====== Quoted text
They Paved Paradise
For three weeks now they've been tearing up our neighborhood roads and rolling down new, velvety black asphalt. We scratched our heads. The roads were perfectly fine before.
Then the neighborhood newsletter arrived. Oh yes, that's right, we'd forgotten.
The new development.
They're going through with it after all. Apartments or condos – I don't remember and it doesn't matter – are going up in the open space hemmed in by an office park, a busy road and our neighborhood. Rising foreclosures and record vacancies be damned, the developers must be fed.
The figurative people who will be moving into these condoments will theoretically need to actually get to them. And even though these people are figurative, they probably won't have figurative helicopters but will require the usual means; mainly roads, and those roads happen to thread through our neighborhood. Their figurative cars apparently need to run on real new roads. So they re-did the whole neighborhood. Driveway easements extra, to be funded by residents if desired.
And see, this makes far more sense than laying down a new road the length of a driveway that would open onto the busy road. (They could even put a gate and guard station there like they do in the neighborhood across the street, to make the place look Even More Important. But that's just me. I'm neither an engineer nor a developer.)
They did promise us speed bumps, which we will need, already need, for the figurative and not so figurative people who barrel (Sorry to interrupt, but I already named this entry, and the namesake song just came on the radio) down the street at an interstate-legal 55mph. I'm already making the popcorn for that show.
Before the roads, came the curb improvements. The neighborhood has a giant, healthy cottonwood that foolishly lacked the foresight fifty years ago to grow were it would never be tagged for removal in its prime years by planners who swore up and down there was no other way – until a petition signed by a hundred residents said otherwise, and the new sidewalk could actually defy physics and go behind the tree. Which it does now, bless it.
When we moved in here, I looked forward to seeing rabbits again. We didn't have any in our old urban neighborhood, except for the frightened one who looked out from behind her curtains at the gangs of bored white homeboys walking by, looking for their next break-in opportunity. There were no rabbits here either it turned out, but that was because of the crazy-brave foxes who ran along the tops of fences like squirrels, rusty flashes who leaped and dove from yard to yard chasing down their prey. A pair bedded down under our junipers along the pocket meadow and drove Sam crazy. They were better than rabbits.
And in the evenings, we could hear the coyotes' orange-colored calls spiraling out of the open space at the edge of the neighborhood. That land was theirs at night. Even the foxes stayed clear.
Then came the morning when two foxes were found torn and strewn across the neighbors' front yard. They'd made a kill of their own, a gull of all things, and something had killed them in turn.
The coyotes are brave now and walk the streets at night. They threaten the dogs. Cats disappear. The foxes are all gone. And there are many rabbits now.
============
To do:
- A) In the neighborhood essay, how many residents signed the petition that saved the cottonwood?
- B) Write out the part of the neighborhood essay starting with "Then came the" and going on through "many rabbits now.".
The records that come next are separate material with no connection to the neighborhood essay.
====== Given entries
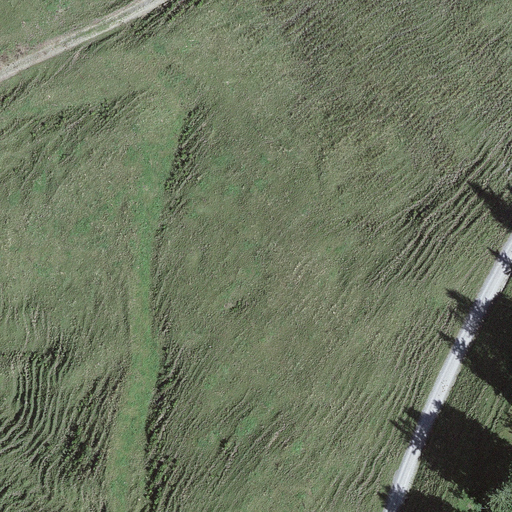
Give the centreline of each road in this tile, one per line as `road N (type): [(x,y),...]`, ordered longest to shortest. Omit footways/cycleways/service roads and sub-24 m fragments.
road 1 (track): [(511,248),(465,335),(391,511)]
road 2 (track): [(0,78),(151,0)]
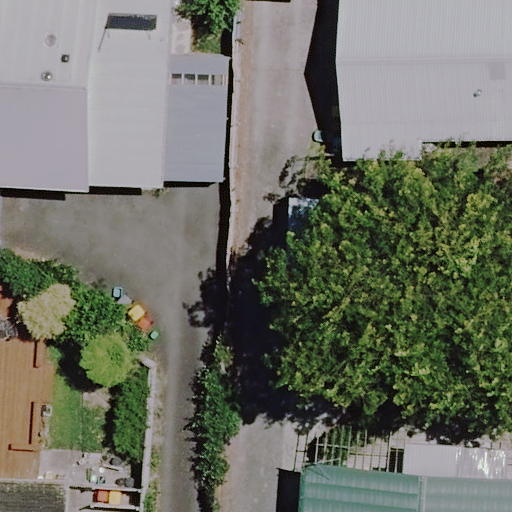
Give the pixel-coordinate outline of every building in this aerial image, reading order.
[(0,0),(0,187),(167,197),(177,0),(0,0)] [(511,143),(511,0),(346,0),(346,163),(426,162),(425,143),(511,143)] [(385,206),(296,202),(290,325),(379,329),(385,206)] [(309,511),(511,511),(511,418),(385,411),(381,476),(311,472),(309,511)] [(0,511),(67,511),(69,489),(0,484),(0,511)]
============
Full solutions:
- A) A hundred residents signed it.

- B)
Then came the morning when two foxes were found torn and strewn across the neighbors' front yard. They'd made a kill of their own, a gull of all things, and something had killed them in turn.
The coyotes are brave now and walk the streets at night. They threaten the dogs. Cats disappear. The foxes are all gone. And there are many rabbits now.